I know. You've heard me on this before. But how irresponsible of farmers when they ignore their statutory responsibilities and actively attempt to destroy rights-of-way, thus putting legally entitled countryside users to hazard! It's really not OK. And as I've said before, it erodes support among those of us who'd naturally want to applaud them for what they do. And that's my harvest message to the nation. Grrr!

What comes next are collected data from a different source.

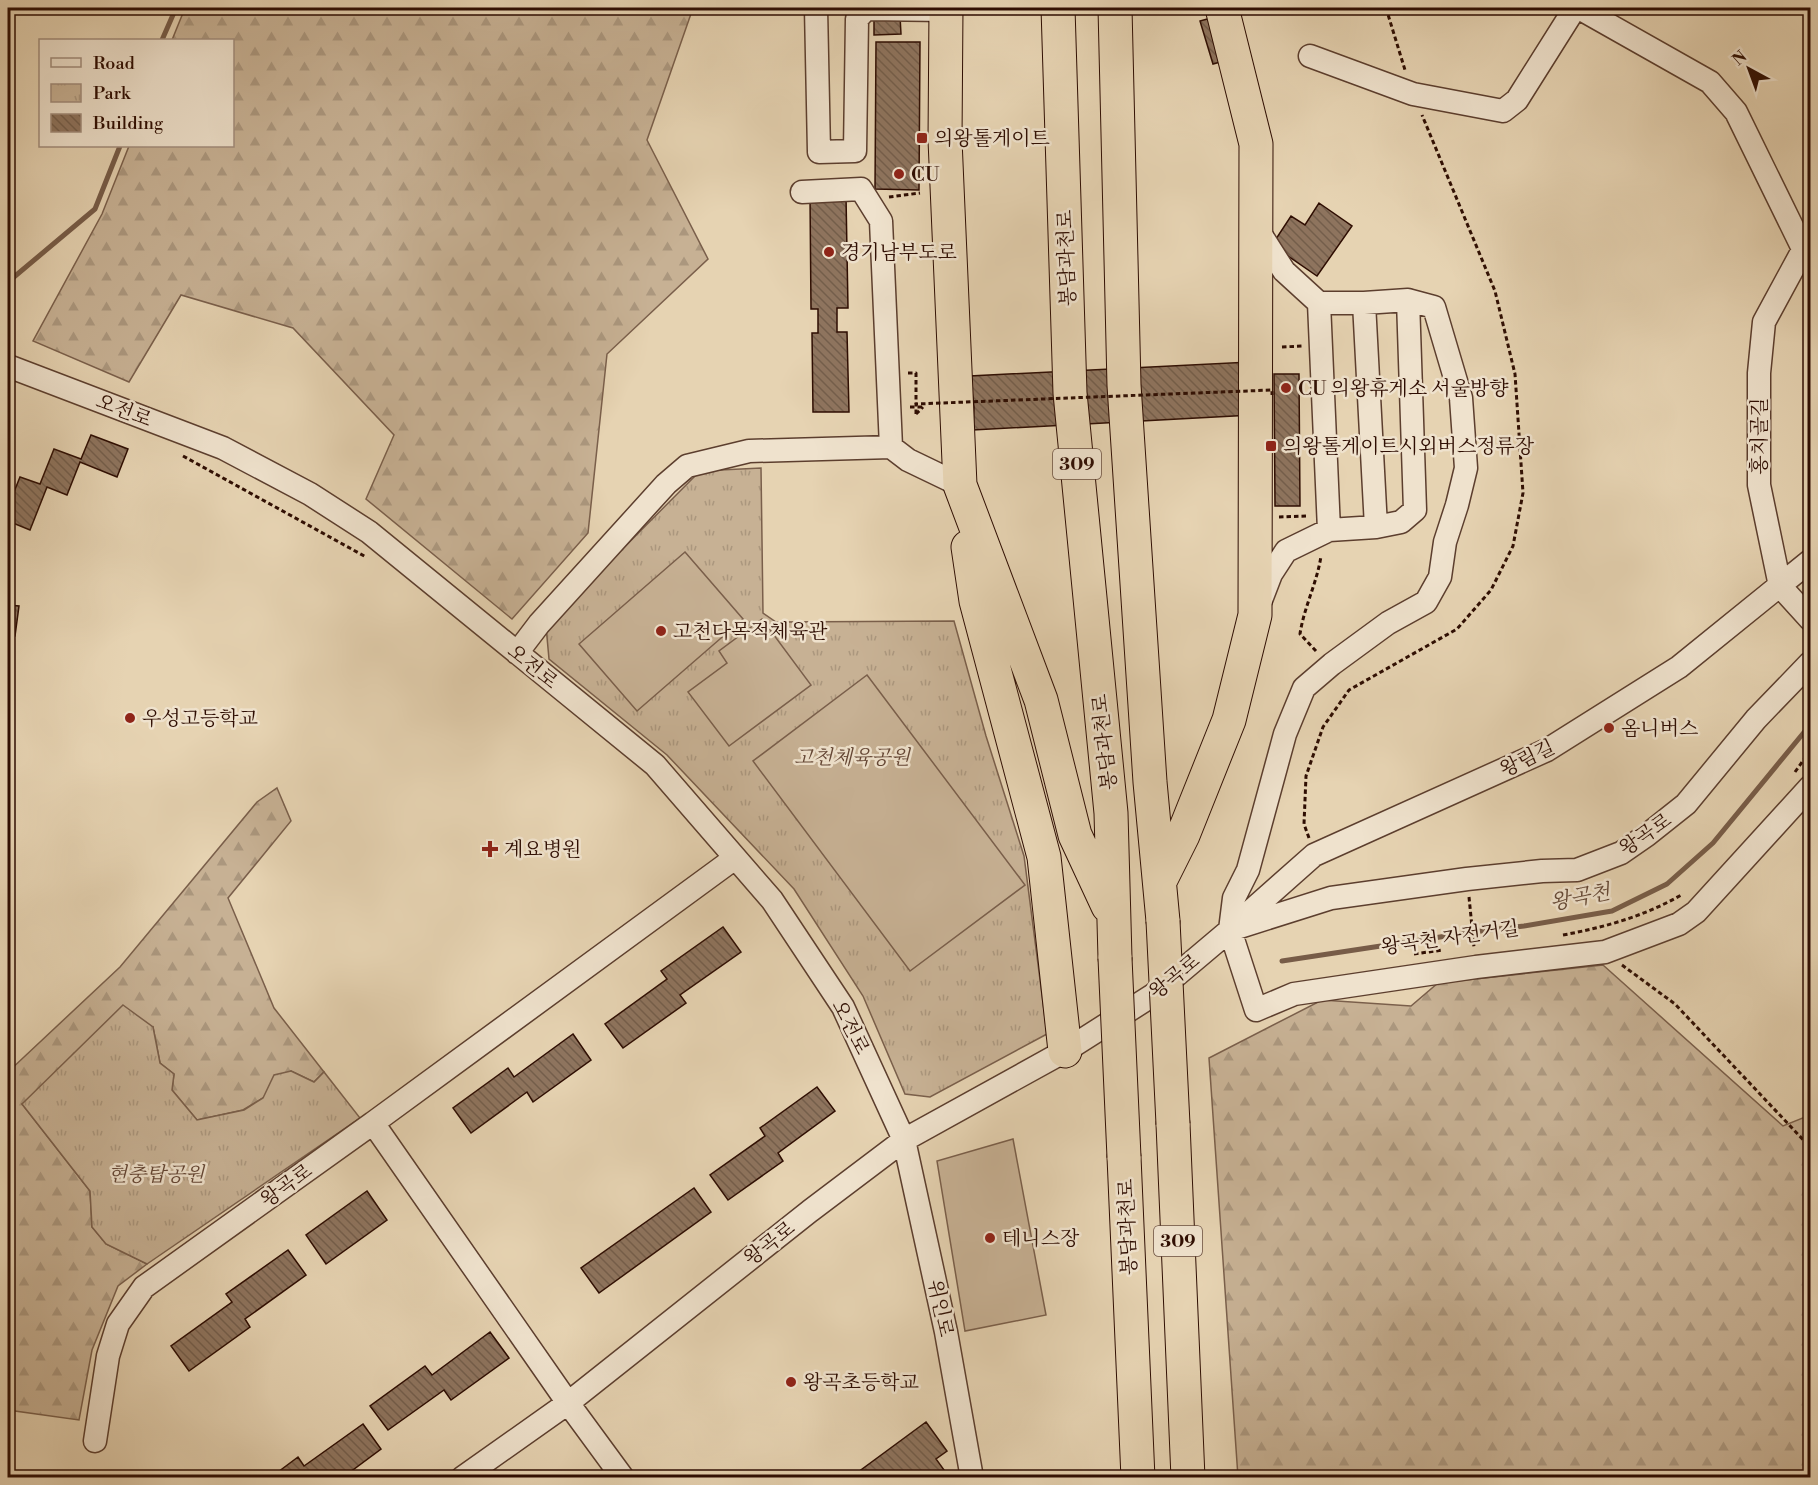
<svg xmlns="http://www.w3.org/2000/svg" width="1818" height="1485" font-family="'Libre Bodoni','Noto Serif KR',serif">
<defs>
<pattern id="forest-firs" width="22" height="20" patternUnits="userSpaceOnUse" patternTransform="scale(1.5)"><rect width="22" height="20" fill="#c7b194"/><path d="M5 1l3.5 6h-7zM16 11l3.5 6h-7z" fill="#ab977e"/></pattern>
<pattern id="park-tufts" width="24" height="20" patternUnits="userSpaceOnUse" patternTransform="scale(1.5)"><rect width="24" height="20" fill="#c7b194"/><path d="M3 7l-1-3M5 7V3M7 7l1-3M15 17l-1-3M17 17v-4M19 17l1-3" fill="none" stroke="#ab977e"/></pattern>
<pattern id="building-back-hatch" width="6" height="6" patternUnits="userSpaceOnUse" patternTransform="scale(1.5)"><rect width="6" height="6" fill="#8e745e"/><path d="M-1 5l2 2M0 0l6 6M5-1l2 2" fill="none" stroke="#745e4b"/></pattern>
</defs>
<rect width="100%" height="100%" fill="#e6d3b2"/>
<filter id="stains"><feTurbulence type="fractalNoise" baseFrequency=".00333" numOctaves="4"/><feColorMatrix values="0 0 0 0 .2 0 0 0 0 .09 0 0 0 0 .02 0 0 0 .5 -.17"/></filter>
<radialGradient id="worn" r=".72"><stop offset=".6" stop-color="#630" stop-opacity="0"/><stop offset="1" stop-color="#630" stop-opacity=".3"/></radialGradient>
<path fill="url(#forest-firs)" stroke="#7a5f4b" stroke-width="1.5" d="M 185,8 L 693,8 L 647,140 L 708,259 L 607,354 L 588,533 L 512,619 L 366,499 L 394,435 L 293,328 L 181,295 L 129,382 L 33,341 L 102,214 L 129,146 L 232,146 L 232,40 L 172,40 Z
M 277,788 L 291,821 L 228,898 L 274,1008 L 324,1072 L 314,1082 L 291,1071 L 263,1098 L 243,1110 L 197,1120 L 172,1090 L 174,1074 L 160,1063 L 153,1027 L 22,1104 L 90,1191 L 92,1227 L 106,1244 L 147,1264 L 118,1286 L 92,1350 L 79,1420 L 8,1410 L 8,1072 L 120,967 L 257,802 Z
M 1603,965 L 1783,1126 L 1810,1115 L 1810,1477 L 1238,1477 L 1209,1058 L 1322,1000 L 1411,1006 L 1438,983 Z"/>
<path fill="url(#park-tufts)" stroke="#7a5f4b" stroke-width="1.5" d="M 761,468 L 763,613 L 776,622 L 954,621 L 986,736 L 1024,856 L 1047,1034 L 930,1097 L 905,1094 L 863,996 L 794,889 L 667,755 L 549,659 L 546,626 L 700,471 Z
M 123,1005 L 153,1027 L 160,1063 L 174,1074 L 172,1090 L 197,1120 L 244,1110 L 263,1098 L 274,1075 L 291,1071 L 314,1082 L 324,1072 L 360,1118 L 147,1264 L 106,1244 L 92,1227 L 90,1191 L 22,1104 Z"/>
<path fill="#c7b194" stroke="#7a5f4b" stroke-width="1.5" d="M 685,552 L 743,619 L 637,711 L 579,644 Z
M 762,619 L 811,685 L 729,746 L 688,692 L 727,663 L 719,651 Z
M 867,675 L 1025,885 L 910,971 L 753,761 Z
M 1013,1139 L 1046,1315 L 965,1331 L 937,1161 Z"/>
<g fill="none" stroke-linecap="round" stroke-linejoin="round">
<path stroke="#775c48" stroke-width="5" d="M 162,40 L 176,8
M 8,282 L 95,209 L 120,146
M 1282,961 L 1473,932 L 1524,926 L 1612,911 L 1667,884 L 1713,843 L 1810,725"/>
</g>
<path fill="url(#building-back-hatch)" stroke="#2e0d02" stroke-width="1.5" d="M 1236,11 L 1249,54 L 1213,64 L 1200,21 Z
M 900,16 L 901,34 L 874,35 L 874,18 Z
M 876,42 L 920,42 L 919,190 L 875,189 Z
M 810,196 L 846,196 L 848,308 L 837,308 L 837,332 L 847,332 L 849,412 L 813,412 L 812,333 L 818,333 L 818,309 L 811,309 Z
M 1319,203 L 1352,226 L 1317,276 L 1272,245 L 1291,216 L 1305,225 Z
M 1250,362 L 1252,415 L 973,430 L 974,407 L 970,376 Z
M 1274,374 L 1299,374 L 1300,506 L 1275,506 Z
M 91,435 L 128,449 L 117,477 L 80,462 L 67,495 L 47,487 L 30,530 L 8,521 L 8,507 L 20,477 L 40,484 L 54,449 L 81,459 Z
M 8,605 L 19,606 L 15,636 L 8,635 Z
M 723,927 L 741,952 L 680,995 L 686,1003 L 623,1048 L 605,1024 L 667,979 L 661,971 Z
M 573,1034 L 591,1060 L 533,1102 L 527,1092 L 471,1133 L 453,1108 L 508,1068 L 514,1077 Z
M 817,1087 L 835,1111 L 778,1153 L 783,1161 L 728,1200 L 710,1175 L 765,1136 L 760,1128 Z
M 694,1188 L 711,1212 L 599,1293 L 581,1268 Z
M 367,1191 L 387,1220 L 326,1264 L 306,1235 Z
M 288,1250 L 306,1275 L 245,1319 L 250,1327 L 189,1371 L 171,1346 L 232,1302 L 226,1294 Z
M 490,1332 L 509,1358 L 451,1400 L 444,1390 L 388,1430 L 370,1406 L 425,1366 L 432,1375 Z
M 926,1422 L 947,1451 L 936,1459 L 947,1474 L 942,1478 L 850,1478 Z
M 363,1424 L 381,1449 L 342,1478 L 270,1478 L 298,1457 L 304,1466 Z"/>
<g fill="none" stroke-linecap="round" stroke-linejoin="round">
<g stroke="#5c3e2e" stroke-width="25">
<path id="minor" d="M 816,8 L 819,152 L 855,151 L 857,19 L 866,9 L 946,10
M 1579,8 L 1710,82 L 1736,112 L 1810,263
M 1310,56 L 1413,94 L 1503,111 L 1517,100 L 1575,8
M 802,192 L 861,189 L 881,221 L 891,447 L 908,460 L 960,485
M 1256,227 L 1284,271 L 1319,303 L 1364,303 L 1376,527 L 1329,530 L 1286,551 L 1271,574 L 1261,600
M 1803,250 L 1764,322 L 1759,373 L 1759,485 L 1780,586 L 1810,619
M 1319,303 L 1329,530
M 1364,303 L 1408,300 L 1434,307 L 1461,398 L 1466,468 L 1457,505 L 1445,542 L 1440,577 L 1426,602 L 1388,623 L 1332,664 L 1304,688 L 1285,734 L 1248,870 L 1234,898 L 1230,930 L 1256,1010 L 1294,994 L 1476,967 L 1605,952 L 1679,924 L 1696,912 L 1810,787
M 8,366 L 223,448 L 310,494 L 369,532 L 655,765 L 772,900 L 843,1007 L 904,1140 L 946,1332 L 972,1478
M 1376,527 L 1401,522 L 1415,510 L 1408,300
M 517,653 L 539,624 L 666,484 L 687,466 L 749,451 L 891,447
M 1235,925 L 1314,855 L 1547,750 L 1679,667 L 1810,561
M 373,1123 L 735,858
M 95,1441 L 108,1356 L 118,1324 L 144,1287 L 373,1123 L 568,1403 L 623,1478
M 462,1478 L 568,1403 L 810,1211 L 904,1140 L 1065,1051 L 1153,995 L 1230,930 L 1331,898 L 1467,879 L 1542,871 L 1577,870 L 1621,853 L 1647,835 L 1686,804 L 1756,719 L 1810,663"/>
</g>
<g stroke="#2e0d02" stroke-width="35">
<path id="highway" d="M 946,8 L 945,140 L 960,485 L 1041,700 L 1075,835 L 1108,906
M 1058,8 L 1070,393 L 1111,813 L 1115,958
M 1115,8 L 1124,385 L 1150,782 L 1163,921
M 968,547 L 976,601 L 1044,857 L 1065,1051
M 1160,881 L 1183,835 L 1229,720 L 1255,615 L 1256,144 L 1222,8
M 1173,1124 L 1188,1478
M 1124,1157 L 1138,1478"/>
</g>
<path stroke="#2e0d02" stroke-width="3" stroke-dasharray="4.5 3" stroke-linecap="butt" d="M 1386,8 L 1405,70
M 889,197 L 920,193
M 1282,347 L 1302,346
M 908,373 L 916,373 L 916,404
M 910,407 L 923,407
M 916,414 L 923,407
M 183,456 L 366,557
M 1279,517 L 1308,516
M 1316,651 L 1300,634 C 1304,607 1317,583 1321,556
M 1795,772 L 1810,751
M 1309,838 L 1304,824 L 1306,776 L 1323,727 L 1349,690 L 1457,629 L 1491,590 L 1513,546 L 1523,493 L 1515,374 L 1495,291 L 1422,115
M 1469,897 L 1474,947
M 1563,935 C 1606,927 1645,916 1683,894
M 1414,954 L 1443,950
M 1622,965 L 1675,1004 L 1810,1147"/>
<use href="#minor" stroke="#efe2cd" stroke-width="22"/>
<use href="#highway" stroke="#e6d3b2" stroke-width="33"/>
<g stroke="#2e0d02" stroke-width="35" stroke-linecap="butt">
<path id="highway-bridge" d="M 1163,921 L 1173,1124
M 1115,958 L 1124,1157"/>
</g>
<path stroke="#2e0d02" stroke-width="3" stroke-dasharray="4.5 3" stroke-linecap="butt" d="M 916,414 L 916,404 L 1272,390 L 1272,395"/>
<use href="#highway-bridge" stroke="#e6d3b2" stroke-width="33"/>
</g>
<g fill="#8f2418" stroke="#efe2cd" stroke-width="2">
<rect x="916" y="132" width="12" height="12" rx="3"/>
<circle cx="899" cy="174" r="6"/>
<circle cx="829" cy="252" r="6"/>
<circle cx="1286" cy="388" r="6"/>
<rect x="1265" y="440" width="12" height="12" rx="3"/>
<circle cx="661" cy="631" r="6"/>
<circle cx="130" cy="718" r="6"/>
<circle cx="1609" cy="728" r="6"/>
<path d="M487 840h6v6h6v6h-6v6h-6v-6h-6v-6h6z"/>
<circle cx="990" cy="1238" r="6"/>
<circle cx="791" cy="1382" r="6"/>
</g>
<g text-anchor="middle" stroke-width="5" stroke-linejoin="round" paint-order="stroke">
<g fill="#efe2cd" stroke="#684d3f" stroke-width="1.5">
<rect x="1053" y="449" width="48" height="30" rx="4.5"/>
<rect x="1154" y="1226" width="48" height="30" rx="4.5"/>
</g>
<g font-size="18" font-weight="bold" fill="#2e0d02">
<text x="1077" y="470">309</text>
<text x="1178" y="1247">309</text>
</g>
<g font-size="20" fill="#2e0d02" stroke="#efe2cd" text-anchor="start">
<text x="934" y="145">의왕톨게이트</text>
<text x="911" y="181">CU</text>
<text x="841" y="259">경기남부도로</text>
<text x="1298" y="395">CU 의왕휴게소 서울방향</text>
<text x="1283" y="453">의왕톨게이트시외버스정류장</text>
<text x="673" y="638">고천다목적체육관</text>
<text x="142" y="725">우성고등학교</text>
<text x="1621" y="735">옴니버스</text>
<text x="504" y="856">계요병원</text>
<text x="1002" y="1245">테니스장</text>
<text x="803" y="1389">왕곡초등학교</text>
</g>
<g font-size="20" fill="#2e0d02" stroke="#efe2cd">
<text transform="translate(1066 258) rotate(-92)" y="7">봉담과천로</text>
<text transform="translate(124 410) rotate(21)" y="7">오전로</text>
<text transform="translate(1759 436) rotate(-90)" y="7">홍치골길</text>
<text transform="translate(533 666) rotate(39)" y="7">오전로</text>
<text transform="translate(1104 742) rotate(-96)" y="7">봉담과천로</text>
<text transform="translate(1527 758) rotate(-26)" y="7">왕림길</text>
<text transform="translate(1645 834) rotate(-35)" y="7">왕곡로</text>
<text transform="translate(1450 937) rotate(-8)" y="7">왕곡천 자전거길</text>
<text transform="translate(1174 976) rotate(-39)" y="7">왕곡로</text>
<text transform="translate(851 1027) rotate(63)" y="7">오전로</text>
<text transform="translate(286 1185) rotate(-36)" y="7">왕곡로</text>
<text transform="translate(1127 1227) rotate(-92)" y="7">봉담과천로</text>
<text transform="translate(769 1243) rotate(-38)" y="7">왕곡로</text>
<text transform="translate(941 1308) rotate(78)" y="7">위인로</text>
</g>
<g font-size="20" font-style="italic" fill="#644635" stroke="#efe2cd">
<text x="852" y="764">고천체육공원</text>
<text x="156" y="1181">현충탑공원</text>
</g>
<g font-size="21" font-style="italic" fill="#644836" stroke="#efe2cd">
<text transform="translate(1580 897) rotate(-11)" y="7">왕곡천</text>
</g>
</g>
<rect width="1818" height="1485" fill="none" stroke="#e6d3b2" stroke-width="30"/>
<rect x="9" y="9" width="1800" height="1467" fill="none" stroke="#2e0d02" stroke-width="3"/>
<rect x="15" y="15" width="1788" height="1455" fill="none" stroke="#2e0d02" stroke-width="1.5"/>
<rect x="39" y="39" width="195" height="108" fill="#efe2cd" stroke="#a28d7c" stroke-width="1.5"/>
<rect x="51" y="58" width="30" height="9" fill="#efe2cd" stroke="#a28d7c" stroke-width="1.5"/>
<text x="93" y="69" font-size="18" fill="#2e0d02">Road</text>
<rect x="51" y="84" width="30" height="18" fill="url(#park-tufts)" stroke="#a28d7c" stroke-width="1.5"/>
<text x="93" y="99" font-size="18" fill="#2e0d02">Park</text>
<rect x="51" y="114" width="30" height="18" fill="url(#building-back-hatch)" stroke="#a28d7c" stroke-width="1.5"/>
<text x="93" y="129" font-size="18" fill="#2e0d02">Building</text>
<g transform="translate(1749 69) rotate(319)" stroke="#efe2cd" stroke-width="4.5" paint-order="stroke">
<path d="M0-4.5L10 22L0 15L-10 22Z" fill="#2e0d02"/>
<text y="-9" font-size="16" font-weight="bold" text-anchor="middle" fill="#2e0d02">N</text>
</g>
<rect width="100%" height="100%" filter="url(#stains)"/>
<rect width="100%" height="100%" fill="url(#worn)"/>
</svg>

Statto: 18 km. 7 hrs. (but allow for the tea at Sulgrave, and the organ playing interlude at Marston, and my little local farming difficulties. 21 degrees C. Breezy and sunny after a damp start. 16 stiles to be clambered over. 17 gates to be prised open (and of course closed carefully again afterwards). 6 rickety rackety bridges negotiated (no trolls were harmed in making this programme). A marked absence of wild life, if you don't count the sadly deceased hare on the path at Stuchbury. I wonder what got him?

Lord
I know that I am in the autumn of my days.
I really hate that.
Please stick with me every step of the way
And give me courage and peace as the shades lengthen.
And, I earnestly pray you,
Deal with me kindly at the end of the run.
Amen.

Now what follows is going to sound like a somewhat rambling Thought for the Day. Miki and Georgie and I were talking about how difficult it is to put it all together. Miki wondered aloud whether she was really suited to 'retail', and I echoed that feeling from my own business's point of view. Lucky the person who has the whole package, with both the artistic creativity and the financial acumen. I guess most of our churches are the same: strong points and weak areas. Stuff we do well, and stuff we just don't get - except we very rarely go out of business. Me, being a glass half-empty person, I find it difficult to accentuate the positive, and am so often critical of and worn down by the things churches don't do well. Which is unreasonable. Or is it? Now off you go: break into groups and discuss. Not that it'll get you anywhere. The clergy still make the decisions. And we poor bloody foot-soldiers are still there carrying out their wishes. So eighty year olds are literally still scrubbing the stone floors of church porches (and who will do this in their place once they pop their clogs?)  As Bishop Donald put it recently...clergy are there in an overall leadership role. Well, come on clergy and 'licensed' lay workers, tell me I'm wrong. Who's going to issue accreditation for the real work like floor-swabbing, or tithing? Argue with me. Hello...is there anyone out there?